The illustration below (see Brito et al., 2012) shows the most common types of cleft. The primary palate consists of structures anterior to the incisive foramen. These structures include the upper lip and premaxilla, which is the triangular-shaped bone that includes the alveolar ridge. The secondary palate consists of structures that are posterior to the incisive foramen. These structures include the hard palate, velum, soft palate, and uvula.
Figure 1: Representation of the most common types of cleft affecting the palate. (a) Unilateral cleft lip with alveolar involvement; (b) bilateral cleft lip with alveolar involvement; (c) unilateral cleft lip associated with cleft palate; (d) bilateral cleft lip and palate; (e) cleft palate only (© Copyright Brito, Meira, Kobayashi, & Passos-Bueno, 2012).

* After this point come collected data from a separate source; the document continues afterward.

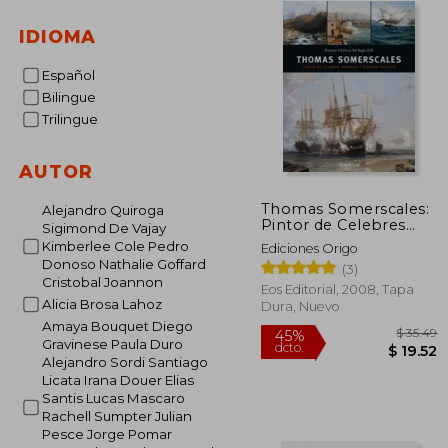
IDIOMA
Español
Bilingue
Trilingue
AUTOR
Thomas Somerscales:
Alejandro Quiroga
Pintor de Celebres
Sigimond De Vajay
Marinas y Serenos
Kimberlee Cole Pedro
Ediciones Origo
Paisajes
Donoso Nathalie Goffard
(3)
Cristobal Joannon
Eos Editorial, 2008, Tapa
Alicia Brosa Lahoz
Dura, Nuevo
Amaya Bouquet Diego
Gravinese Paula Duro
Alejandro Sordi Santiago
Licata Irana Douer Elias
Santis Lucas Mascaro
Rachell Sumpter Julian
$
45%
Pesce Jorge Pomar
dcto.
$ 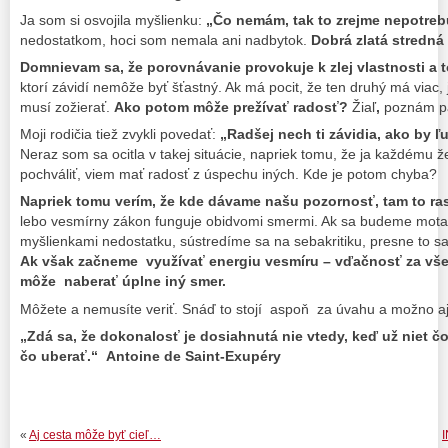
Ja som si osvojila myšlienku:
„Čo nemám, tak to zrejme nepotreb
nedostatkom, hoci som nemala ani nadbytok.
Dobrá zlatá stredná
Domnievam sa, že porovnávanie provokuje k zlej vlastnosti a to
ktorí závidí nemôže byť šťastný. Ak má pocit, že ten druhý má viac, 
musí zožierať.
Ako potom môže prežívať radosť?
Žiaľ
,
poznám pá
Moji rodičia tiež zvykli povedať:
„Radšej nech ti závidia, ako by ľu
Neraz som sa ocitla v takej situácie, napriek tomu, že ja každému 
pochváliť, viem mať radosť z úspechu iných. Kde je potom chyba?
Napriek tomu verím, že kde dávame našu pozornosť, tam to ras
lebo vesmírny zákon funguje obidvomi smermi. Ak sa budeme motať
myšlienkami nedostatku, sústredíme sa na sebakritiku, presne to s
Ak však začneme využívať energiu vesmíru – vďačnosť za vše
môže naberať úplne iný smer.
Môžete a nemusíte veriť. Snáď to stojí aspoň za úvahu a možno 
„Zdá sa, že dokonalosť je dosiahnutá nie vtedy, keď už niet čo 
čo uberať.“ Antoine de Saint-Exupéry
«
Aj cesta môže byť cieľ…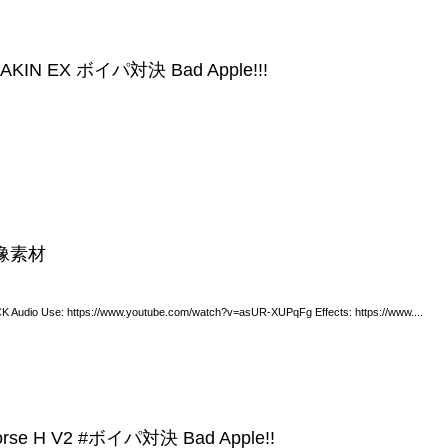
AKIN EX ボイパ対決 Bad Apple!!!
映像素材
 Audio Use: https://www.youtube.com/watch?v=asUR-XUPqFg Effects: https://www....
morse H V2 #ボイパ対決 Bad Apple!!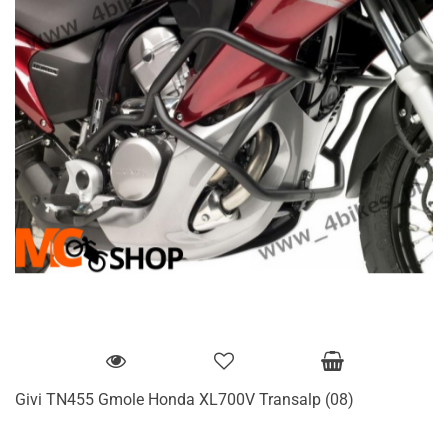
Givi TN455 Gmole Honda XL700V Transalp (08)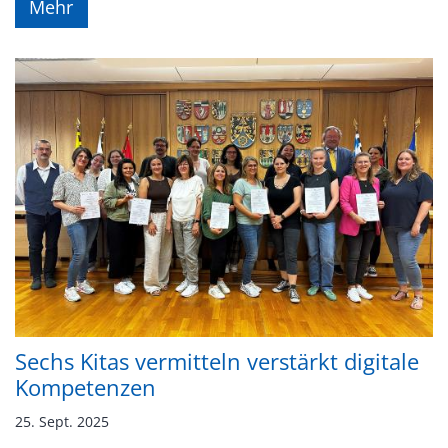
Mehr
Sechs Kitas vermitteln verstärkt digitale
Kompetenzen
25. Sept. 2025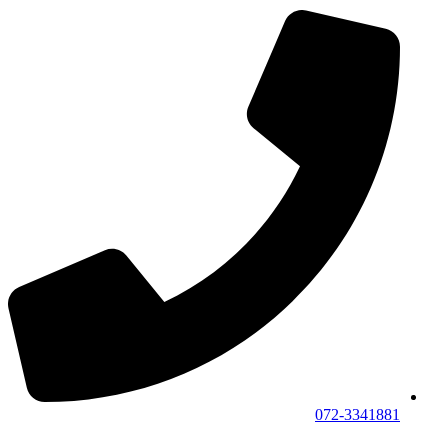
072-3341881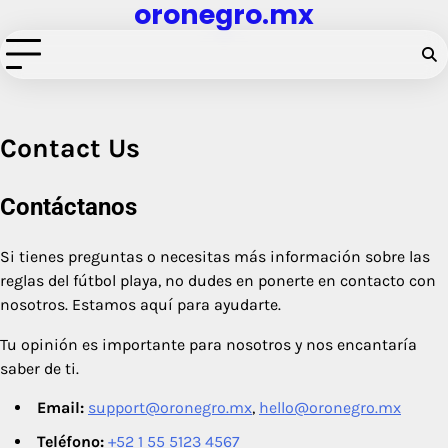
oronegro.mx
Skip
to
content
Contact Us
Contáctanos
Si tienes preguntas o necesitas más información sobre las
reglas del fútbol playa, no dudes en ponerte en contacto con
nosotros. Estamos aquí para ayudarte.
Tu opinión es importante para nosotros y nos encantaría
saber de ti.
Email:
support@oronegro.mx
,
hello@oronegro.mx
Teléfono:
+52 1 55 5123 4567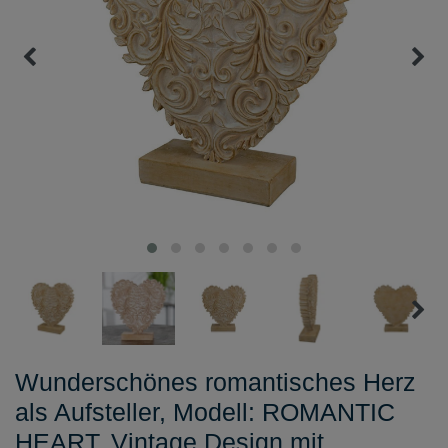
Wunderschönes romantisches Herz
als Aufsteller, Modell: ROMANTIC
HEART, Vintage Design mit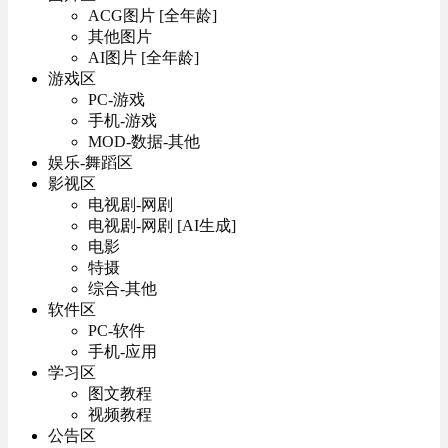
ACG图片 [全年龄]
其他图片
AI图片 [全年龄]
游戏区
PC-游戏
手机-游戏
MOD-数据-其他
娱乐-舞蹈区
影视区
电视剧-网剧
电视剧-网剧 [AI生成]
电影
特摄
综合-其他
软件区
PC-软件
手机-应用
学习区
图文教程
视频教程
公告区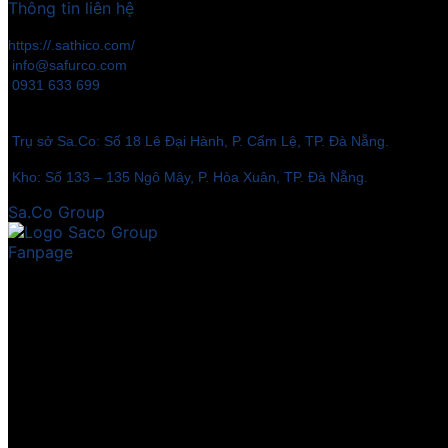
Thông tin liên hệ
https://.sathico.com/
info@safurco.com
0931 633 699
Trụ sở Sa.Co: Số 18 Lê Đại Hành, P. Cẩm Lệ, TP. Đà Nẵng.
Kho: Số 133 – 135 Ngô Mây, P. Hòa Xuân, TP. Đà Nẵng.
Sa.Co Group
Fanpage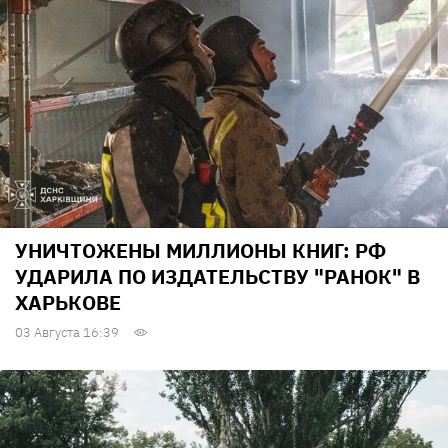
УНИЧТОЖЕНЫ МИЛЛИОНЫ КНИГ: РФ
УДАРИЛА ПО ИЗДАТЕЛЬСТВУ "РАНОК" В
ХАРЬКОВЕ
03 Августа 16:39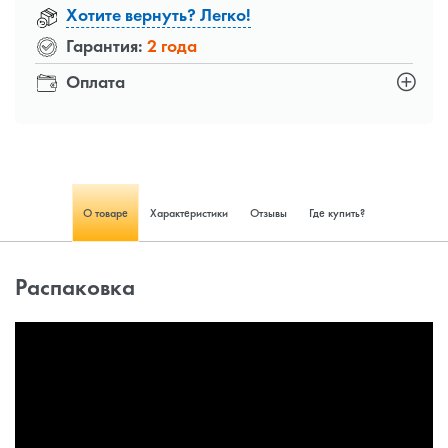
Хотите вернуть? Легко!
Гарантия:
2 года
Оплата
О товаре
Характеристики
Отзывы
Где купить?
Распаковка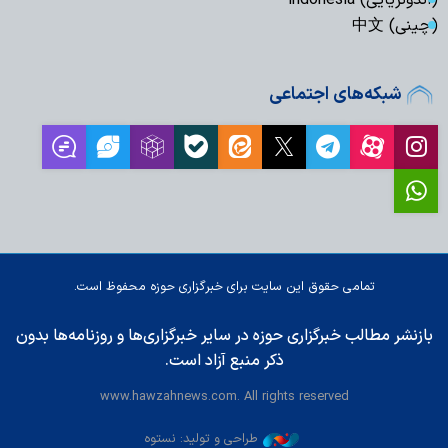
(اندونزیایی) indonesia
(چینی) 中文
شبکه‌های اجتماعی
تمامی حقوق این سایت برای خبرگزاری حوزه محفوظ است.
بازنشر مطالب خبرگزاری حوزه در سایر خبرگزاری‌ها و روزنامه‌ها بدون
ذکر منبع آزاد است.
www.hawzahnews.com. All rights reserved
طراحی و تولید: نستوه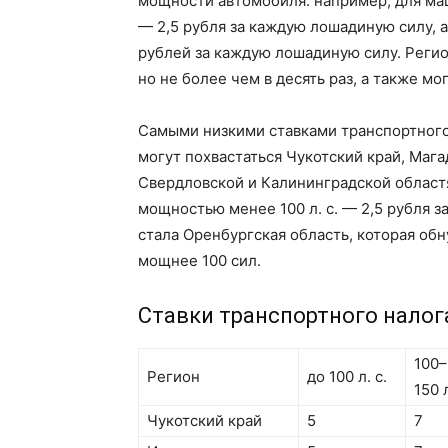
мощности автомобиля: например, для маш
— 2,5 рубля за каждую лошадиную силу, а
рублей за каждую лошадиную силу. Регио
но не более чем в десять раз, а также мо
Самыми низкими ставками транспортного
могут похвастаться Чукотский край, Мага
Свердловской и Калининградской област
мощностью менее 100 л. с. — 2,5 рубля 
стала Оренбургская область, которая об
мощнее 100 сил.
Ставки транспортного налога
100–
Регион
до 100 л. с.
150 л
Чукотский край
5
7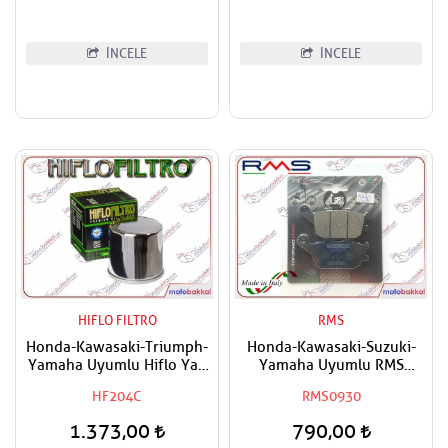
İNCELE
İNCELE
HIFLO FILTRO
RMS
Honda-Kawasaki-Triumph-
Honda-Kawasaki-Suzuki-
Yamaha Uyumlu Hiflo Yağ
Yamaha Uyumlu RMS
Filtresi
Organik Arka Fren Balatası
HF204C
RMS0930
1.373,00
790,00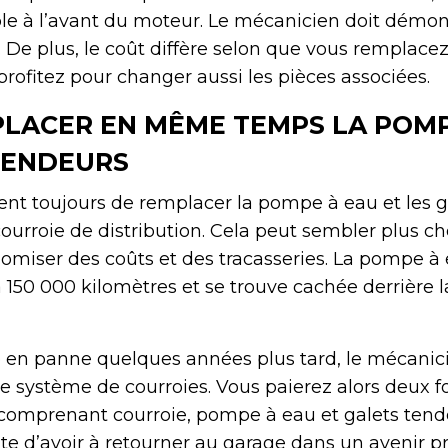
ible à l’avant du moteur. Le mécanicien doit démon
 De plus, le coût diffère selon que vous remplac
rofitez pour changer aussi les pièces associées.
LACER EN MÊME TEMPS LA POMP
TENDEURS
ent toujours de remplacer la pompe à eau et les g
rroie de distribution. Cela peut sembler plus ch
nomiser des coûts et des tracasseries. La pompe à
 150 000 kilomètres et se trouve cachée derrière l
 en panne quelques années plus tard, le mécanic
 système de courroies. Vous paierez alors deux fo
 comprenant courroie, pompe à eau et galets tend
ite d’avoir à retourner au garage dans un avenir p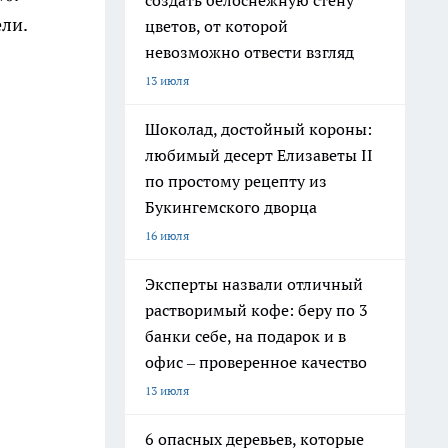
создать белоснежную стену
ели.
цветов, от которой
невозможно отвести взгляд
13 июля
Шоколад, достойный короны:
любимый десерт Елизаветы II
по простому рецепту из
Букингемского дворца
16 июля
Эксперты назвали отличный
растворимый кофе: беру по 3
банки себе, на подарок и в
офис – проверенное качество
13 июля
6 опасных деревьев, которые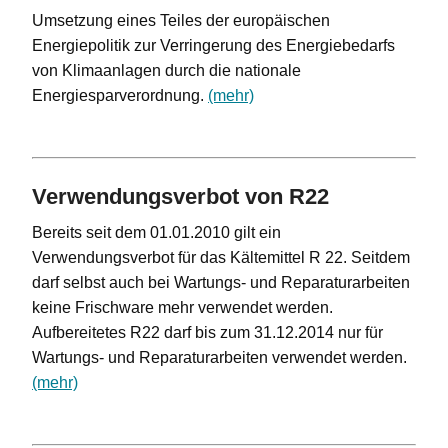
Umsetzung eines Teiles der europäischen
Energiepolitik zur Verringerung des Energiebedarfs
von Klimaanlagen durch die nationale
Energiesparverordnung.
(mehr)
Verwendungsverbot von R22
Bereits seit dem 01.01.2010 gilt ein
Verwendungsverbot für das Kältemittel R 22. Seitdem
darf selbst auch bei Wartungs- und Reparaturarbeiten
keine Frischware mehr verwendet werden.
Aufbereitetes R22 darf bis zum 31.12.2014 nur für
Wartungs- und Reparaturarbeiten verwendet werden.
(mehr)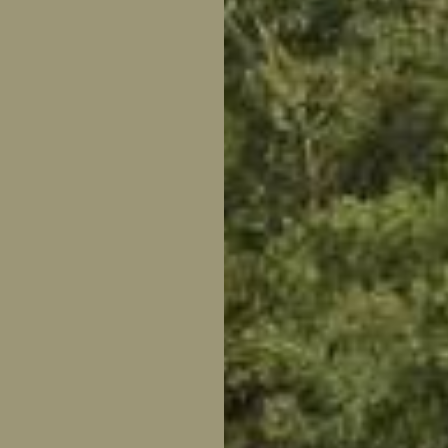
tuin
ctor
 AT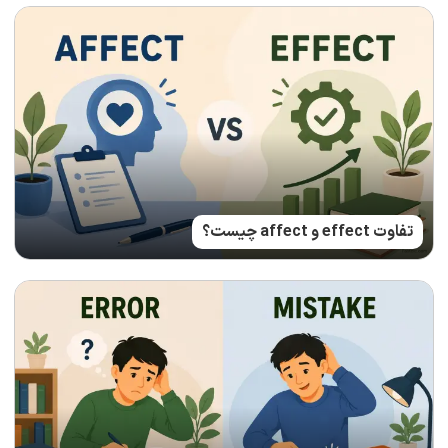
تفاوت effect و affect چیست؟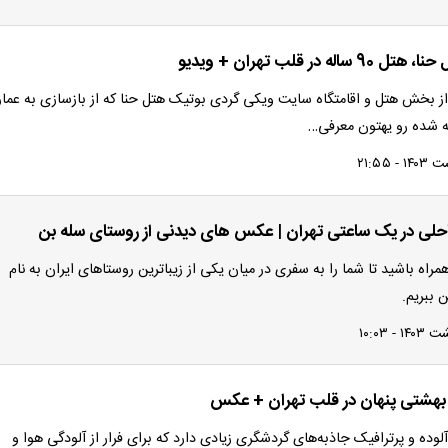
اله در قلب تهران + ویدیو
ز بخش هتل و اقامتگاه سایت ویکی گردی بوتیک هتل حنا که از بازسازی به عما
لی در یک ساعتی تهران | عکس های دیدنی از روستای سله بن
 همراه باشید تا شما را به سفری در میان یکی از زیباترین روستاهای ایران به نام
 ببریم.
؛ بهشتی پنهان در قلب تهران + عکس
وده و پرترافیک جاذبه‌های گردشگری زیادی دارد که برای فرار از آلودگی هوا و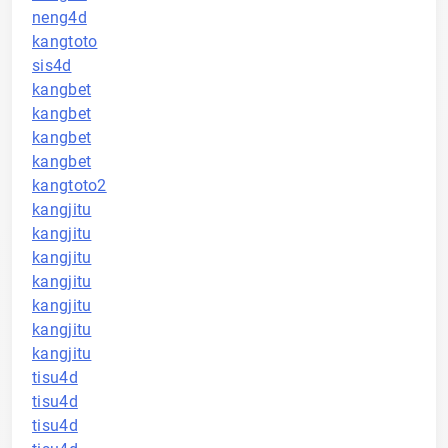
neng4d
kangtoto
sis4d
kangbet
kangbet
kangbet
kangbet
kangtoto2
kangjitu
kangjitu
kangjitu
kangjitu
kangjitu
kangjitu
kangjitu
tisu4d
tisu4d
tisu4d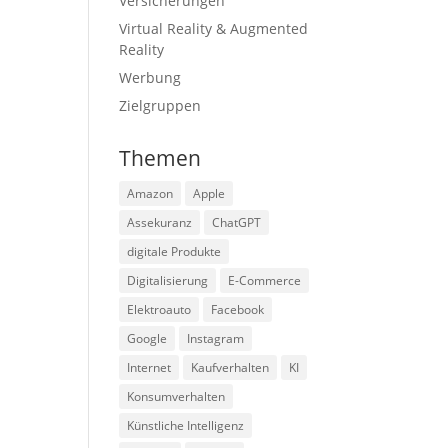
Versicherungen
Virtual Reality & Augmented
Reality
Werbung
Zielgruppen
Themen
Amazon
Apple
Assekuranz
ChatGPT
digitale Produkte
Digitalisierung
E-Commerce
Elektroauto
Facebook
Google
Instagram
Internet
Kaufverhalten
KI
Konsumverhalten
Künstliche Intelligenz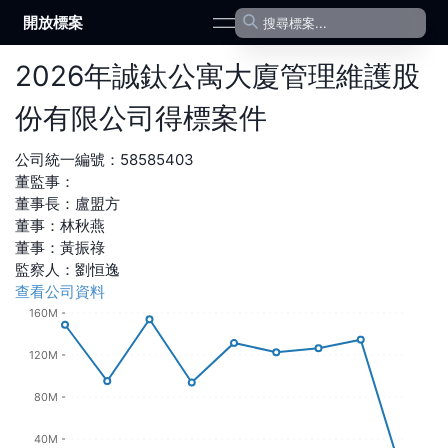
開放標案
open navigation menu
2026
年
誠鈦公寓大廈管理維護股
份有限公司
得標案件
公司統一編號：
58585403
董監事：
董事長
：
盧盟方
董事
：
林秋燕
董事
：
黃振祿
監察人
：
劉恒逸
查看公司資料
160M
120M
80M
40M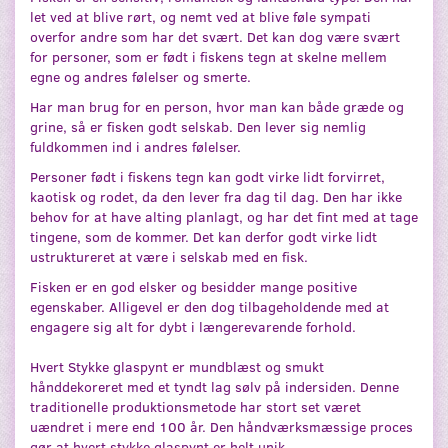
let ved at blive rørt, og nemt ved at blive føle sympati
overfor andre som har det svært. Det kan dog være svært
for personer, som er født i fiskens tegn at skelne mellem
egne og andres følelser og smerte.
Har man brug for en person, hvor man kan både græde og
grine, så er fisken godt selskab. Den lever sig nemlig
fuldkommen ind i andres følelser.
Personer født i fiskens tegn kan godt virke lidt forvirret,
kaotisk og rodet, da den lever fra dag til dag. Den har ikke
behov for at have alting planlagt, og har det fint med at tage
tingene, som de kommer. Det kan derfor godt virke lidt
ustruktureret at være i selskab med en fisk.
Fisken er en god elsker og besidder mange positive
egenskaber. Alligevel er den dog tilbageholdende med at
engagere sig alt for dybt i længerevarende forhold.
Hvert Stykke glaspynt er mundblæst og smukt
hånddekoreret med et tyndt lag sølv på indersiden. Denne
traditionelle produktionsmetode har stort set været
uændret i mere end 100 år. Den håndværksmæssige proces
gør at hvert stykke glaspynt er helt unik.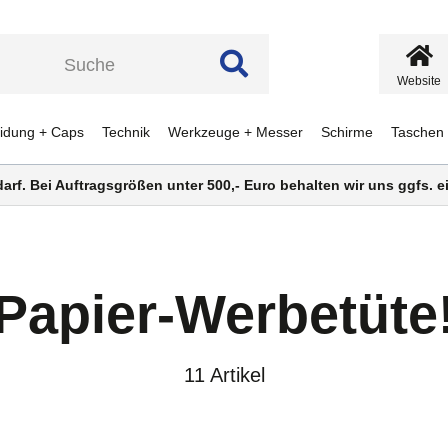
Website
eidung + Caps
Technik
Werkzeuge + Messer
Schirme
Taschen
darf. Bei Auftragsgrößen unter 500,- Euro behalten wir uns ggfs.
Papier-Werbetüte
11 Artikel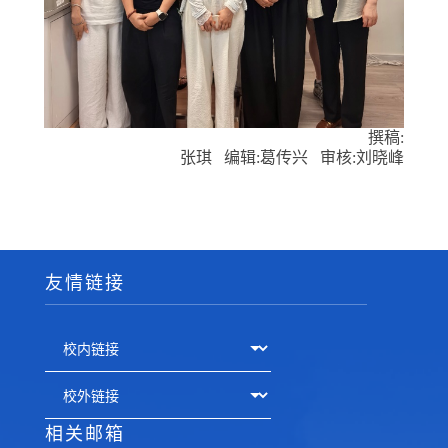
撰稿:
张琪
编辑:
葛传兴
审核:
刘晓峰
友情链接
相关邮箱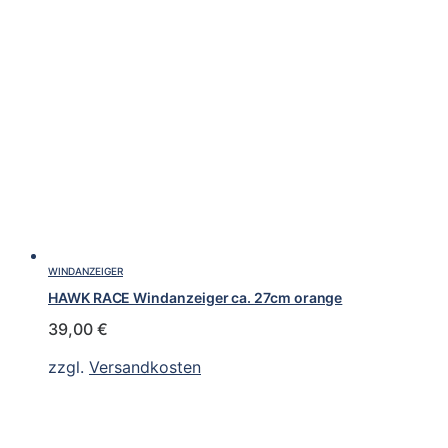
WINDANZEIGER
HAWK RACE Windanzeiger ca. 27cm orange
39,00
€
zzgl.
Versandkosten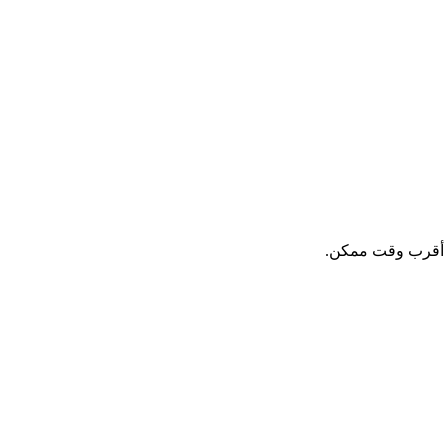
في أقرب وقت ممكن.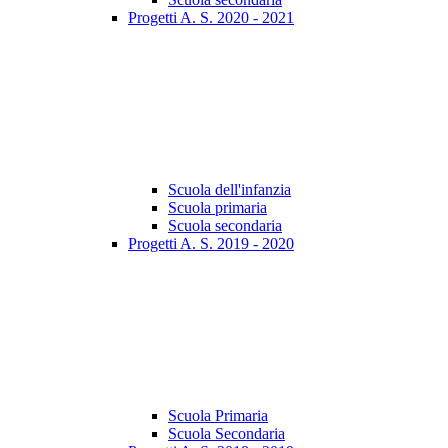
Progetti A. S. 2020 - 2021
Scuola dell'infanzia
Scuola primaria
Scuola secondaria
Progetti A. S. 2019 - 2020
Scuola Primaria
Scuola Secondaria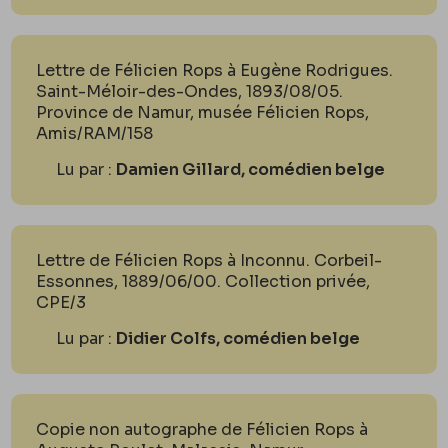
Lettre de Félicien Rops à Eugène Rodrigues.
Saint-Méloir-des-Ondes, 1893/08/05.
Province de Namur, musée Félicien Rops,
Amis/RAM/158
Lu par :
Damien Gillard, comédien belge
Lettre de Félicien Rops à Inconnu. Corbeil-
Essonnes, 1889/06/00. Collection privée,
CPE/3
Lu par :
Didier Colfs, comédien belge
Copie non autographe de Félicien Rops à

Palatal clefts can be overt or submucous. An overt palatal cleft is a visible opening in the roof of the mouth that can be observed on intraoral inspection. In a submucous cleft palate (SMCP), the oral mucosa is intact, but the underlying velar musculature has failed to attach at midline. The cleft is not visibly open and often is not obvious on intraoral inspection. There are three signs of an SMCP: (a) zona pellucida—a blue discoloration due to levator veli palatini muscle diastasis (i.e., separation in the midline); (b) a bifid uvula; and (c) a palpable bony notch at the edge of the hard palate.
Another type of SMCP, referred to as an occult (hidden) SMCP, has no visual oral manifestations and can be diagnosed only by direct observation during surgery or by magnetic resonance imaging. Nasendoscopy may demonstrate a concave or flattened nasal surface of the palate, indicating possible diastasis and/or absence of the musculus uvulae muscle.